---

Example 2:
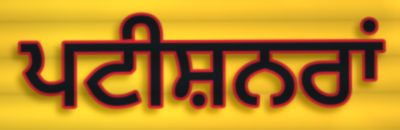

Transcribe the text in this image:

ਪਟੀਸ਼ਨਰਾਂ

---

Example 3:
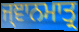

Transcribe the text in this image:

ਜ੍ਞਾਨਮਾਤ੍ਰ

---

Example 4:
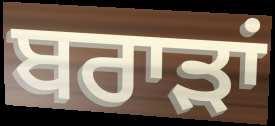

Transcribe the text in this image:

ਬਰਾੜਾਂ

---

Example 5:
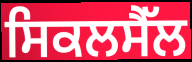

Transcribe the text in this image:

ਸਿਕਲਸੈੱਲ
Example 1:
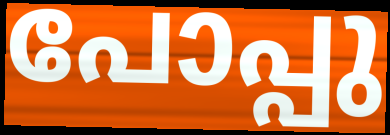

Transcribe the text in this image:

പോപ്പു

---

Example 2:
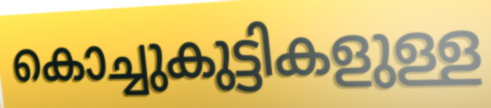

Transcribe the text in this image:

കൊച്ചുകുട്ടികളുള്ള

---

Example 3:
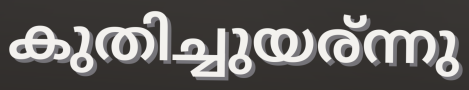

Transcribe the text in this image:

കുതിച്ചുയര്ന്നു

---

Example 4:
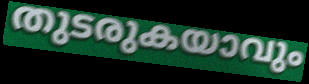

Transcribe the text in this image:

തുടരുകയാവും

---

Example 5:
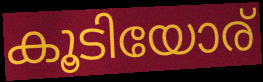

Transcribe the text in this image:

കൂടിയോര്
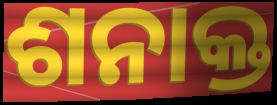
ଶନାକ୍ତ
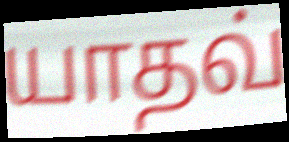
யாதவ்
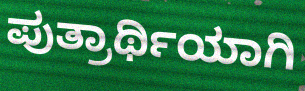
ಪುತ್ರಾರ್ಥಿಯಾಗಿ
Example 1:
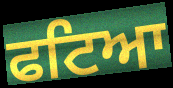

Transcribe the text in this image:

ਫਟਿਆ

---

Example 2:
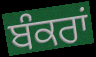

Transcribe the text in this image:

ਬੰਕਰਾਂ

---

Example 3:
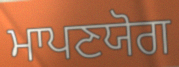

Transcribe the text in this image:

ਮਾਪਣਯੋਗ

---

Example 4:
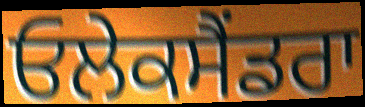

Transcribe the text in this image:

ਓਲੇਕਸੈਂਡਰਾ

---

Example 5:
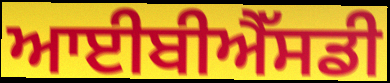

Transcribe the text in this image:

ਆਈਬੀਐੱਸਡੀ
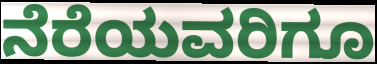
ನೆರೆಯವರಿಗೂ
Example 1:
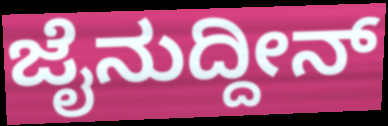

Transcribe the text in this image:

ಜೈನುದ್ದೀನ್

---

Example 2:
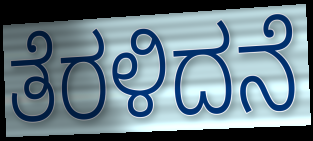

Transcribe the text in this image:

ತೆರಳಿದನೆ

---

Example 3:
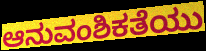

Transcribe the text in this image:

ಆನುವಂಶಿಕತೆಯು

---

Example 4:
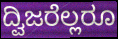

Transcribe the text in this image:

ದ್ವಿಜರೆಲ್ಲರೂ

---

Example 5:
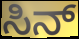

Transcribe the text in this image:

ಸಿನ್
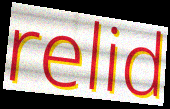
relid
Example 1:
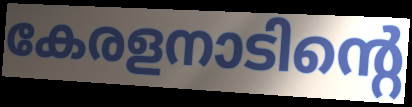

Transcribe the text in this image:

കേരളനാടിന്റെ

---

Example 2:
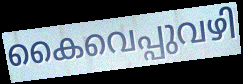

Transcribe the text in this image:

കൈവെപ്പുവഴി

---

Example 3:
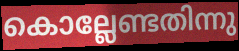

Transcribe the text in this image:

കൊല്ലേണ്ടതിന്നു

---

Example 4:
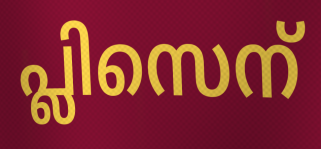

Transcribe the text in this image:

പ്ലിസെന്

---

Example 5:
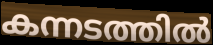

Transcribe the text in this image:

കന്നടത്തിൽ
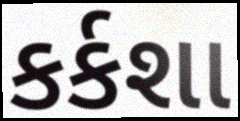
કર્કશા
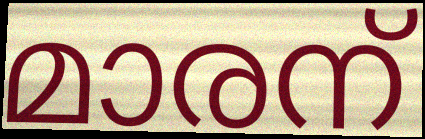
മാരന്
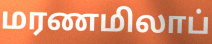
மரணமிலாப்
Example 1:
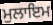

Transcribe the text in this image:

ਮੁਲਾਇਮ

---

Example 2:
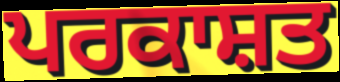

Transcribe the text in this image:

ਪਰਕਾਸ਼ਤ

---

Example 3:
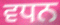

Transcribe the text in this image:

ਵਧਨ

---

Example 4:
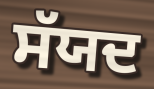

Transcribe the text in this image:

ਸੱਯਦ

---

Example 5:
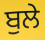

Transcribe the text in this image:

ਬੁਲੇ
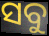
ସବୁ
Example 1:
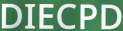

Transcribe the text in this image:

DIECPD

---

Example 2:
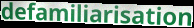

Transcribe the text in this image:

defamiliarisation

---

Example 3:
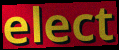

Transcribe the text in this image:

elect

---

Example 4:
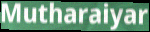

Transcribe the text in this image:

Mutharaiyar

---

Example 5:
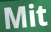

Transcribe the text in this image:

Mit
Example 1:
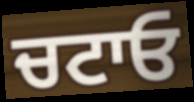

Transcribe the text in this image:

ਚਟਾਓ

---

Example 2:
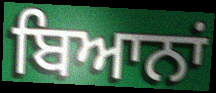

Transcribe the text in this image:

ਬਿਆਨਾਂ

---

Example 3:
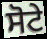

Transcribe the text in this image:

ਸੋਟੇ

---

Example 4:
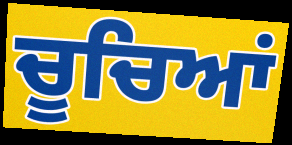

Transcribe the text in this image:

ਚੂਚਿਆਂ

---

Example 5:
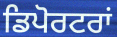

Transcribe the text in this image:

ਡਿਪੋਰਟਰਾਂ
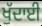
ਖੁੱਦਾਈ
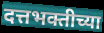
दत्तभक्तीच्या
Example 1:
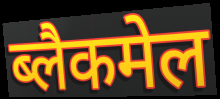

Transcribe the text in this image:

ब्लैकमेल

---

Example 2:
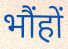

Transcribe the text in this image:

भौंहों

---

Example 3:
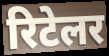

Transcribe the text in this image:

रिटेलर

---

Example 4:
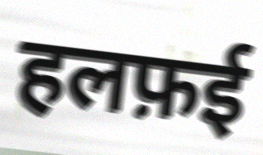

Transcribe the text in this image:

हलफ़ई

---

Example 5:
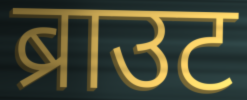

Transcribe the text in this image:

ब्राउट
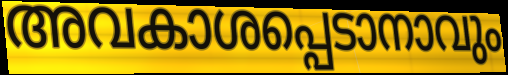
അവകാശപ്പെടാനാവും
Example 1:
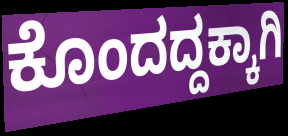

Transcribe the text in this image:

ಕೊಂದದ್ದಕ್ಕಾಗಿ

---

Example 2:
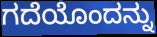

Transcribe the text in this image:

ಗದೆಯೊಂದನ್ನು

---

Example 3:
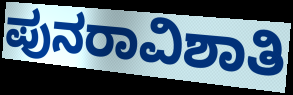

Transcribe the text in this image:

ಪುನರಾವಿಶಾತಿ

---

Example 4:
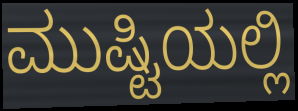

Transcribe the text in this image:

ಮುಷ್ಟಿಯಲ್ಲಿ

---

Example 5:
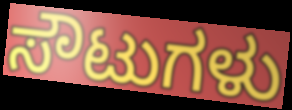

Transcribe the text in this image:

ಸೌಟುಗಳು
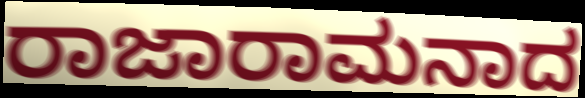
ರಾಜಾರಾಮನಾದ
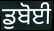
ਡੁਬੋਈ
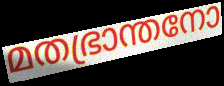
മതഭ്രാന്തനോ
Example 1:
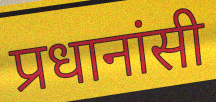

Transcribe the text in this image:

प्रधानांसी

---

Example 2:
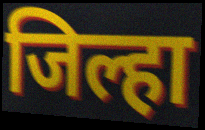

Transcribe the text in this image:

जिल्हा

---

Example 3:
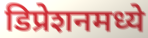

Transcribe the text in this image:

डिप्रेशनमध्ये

◇ ◇ ◇ ◇

Do this:
Copy all of the material above word for word, leaving out the pictures.

Written solution:
---

Example 2:

Transcribe the text in this image:

ਪਟੀਸ਼ਨਰਾਂ

---

Example 3:

Transcribe the text in this image:

ਜ੍ਞਾਨਮਾਤ੍ਰ

---

Example 4:

Transcribe the text in this image:

ਬਰਾੜਾਂ

---

Example 5:

Transcribe the text in this image:

ਸਿਕਲਸੈੱਲ
Example 1:

Transcribe the text in this image:

പോപ്പു

---

Example 2:

Transcribe the text in this image:

കൊച്ചുകുട്ടികളുള്ള

---

Example 3:

Transcribe the text in this image:

കുതിച്ചുയര്ന്നു

---

Example 4:

Transcribe the text in this image:

തുടരുകയാവും

---

Example 5:

Transcribe the text in this image:

കൂടിയോര്
ଶନାକ୍ତ
யாதவ்
ಪುತ್ರಾರ್ಥಿಯಾಗಿ
Example 1:

Transcribe the text in this image:

ਫਟਿਆ

---

Example 2:

Transcribe the text in this image:

ਬੰਕਰਾਂ

---

Example 3:

Transcribe the text in this image:

ਮਾਪਣਯੋਗ

---

Example 4:

Transcribe the text in this image:

ਓਲੇਕਸੈਂਡਰਾ

---

Example 5:

Transcribe the text in this image:

ਆਈਬੀਐੱਸਡੀ
ನೆರೆಯವರಿಗೂ
Example 1:

Transcribe the text in this image:

ಜೈನುದ್ದೀನ್

---

Example 2:

Transcribe the text in this image:

ತೆರಳಿದನೆ

---

Example 3:

Transcribe the text in this image:

ಆನುವಂಶಿಕತೆಯು

---

Example 4:

Transcribe the text in this image:

ದ್ವಿಜರೆಲ್ಲರೂ

---

Example 5:

Transcribe the text in this image:

ಸಿನ್
relid
Example 1:

Transcribe the text in this image:

കേരളനാടിന്റെ

---

Example 2:

Transcribe the text in this image:

കൈവെപ്പുവഴി

---

Example 3:

Transcribe the text in this image:

കൊല്ലേണ്ടതിന്നു

---

Example 4:

Transcribe the text in this image:

പ്ലിസെന്

---

Example 5:

Transcribe the text in this image:

കന്നടത്തിൽ
કર્કશા
മാരന്
மரணமிலாப்
Example 1:

Transcribe the text in this image:

ਮੁਲਾਇਮ

---

Example 2:

Transcribe the text in this image:

ਪਰਕਾਸ਼ਤ

---

Example 3:

Transcribe the text in this image:

ਵਧਨ

---

Example 4:

Transcribe the text in this image:

ਸੱਯਦ

---

Example 5:

Transcribe the text in this image:

ਬੁਲੇ
ସବୁ
Example 1:

Transcribe the text in this image:

DIECPD

---

Example 2:

Transcribe the text in this image:

defamiliarisation

---

Example 3:

Transcribe the text in this image:

elect

---

Example 4:

Transcribe the text in this image:

Mutharaiyar

---

Example 5:

Transcribe the text in this image:

Mit
Example 1:

Transcribe the text in this image:

ਚਟਾਓ

---

Example 2:

Transcribe the text in this image:

ਬਿਆਨਾਂ

---

Example 3:

Transcribe the text in this image:

ਸੋਟੇ

---

Example 4:

Transcribe the text in this image:

ਚੂਚਿਆਂ

---

Example 5:

Transcribe the text in this image:

ਡਿਪੋਰਟਰਾਂ
ਖੁੱਦਾਈ
दत्तभक्तीच्या
Example 1:

Transcribe the text in this image:

ब्लैकमेल

---

Example 2:

Transcribe the text in this image:

भौंहों

---

Example 3:

Transcribe the text in this image:

रिटेलर

---

Example 4:

Transcribe the text in this image:

हलफ़ई

---

Example 5:

Transcribe the text in this image:

ब्राउट
അവകാശപ്പെടാനാവും
Example 1:

Transcribe the text in this image:

ಕೊಂದದ್ದಕ್ಕಾಗಿ

---

Example 2:

Transcribe the text in this image:

ಗದೆಯೊಂದನ್ನು

---

Example 3:

Transcribe the text in this image:

ಪುನರಾವಿಶಾತಿ

---

Example 4:

Transcribe the text in this image:

ಮುಷ್ಟಿಯಲ್ಲಿ

---

Example 5:

Transcribe the text in this image:

ಸೌಟುಗಳು
ರಾಜಾರಾಮನಾದ
ਡੁਬੋਈ
മതഭ്രാന്തനോ
Example 1:

Transcribe the text in this image:

प्रधानांसी

---

Example 2:

Transcribe the text in this image:

जिल्हा

---

Example 3:

Transcribe the text in this image:

डिप्रेशनमध्ये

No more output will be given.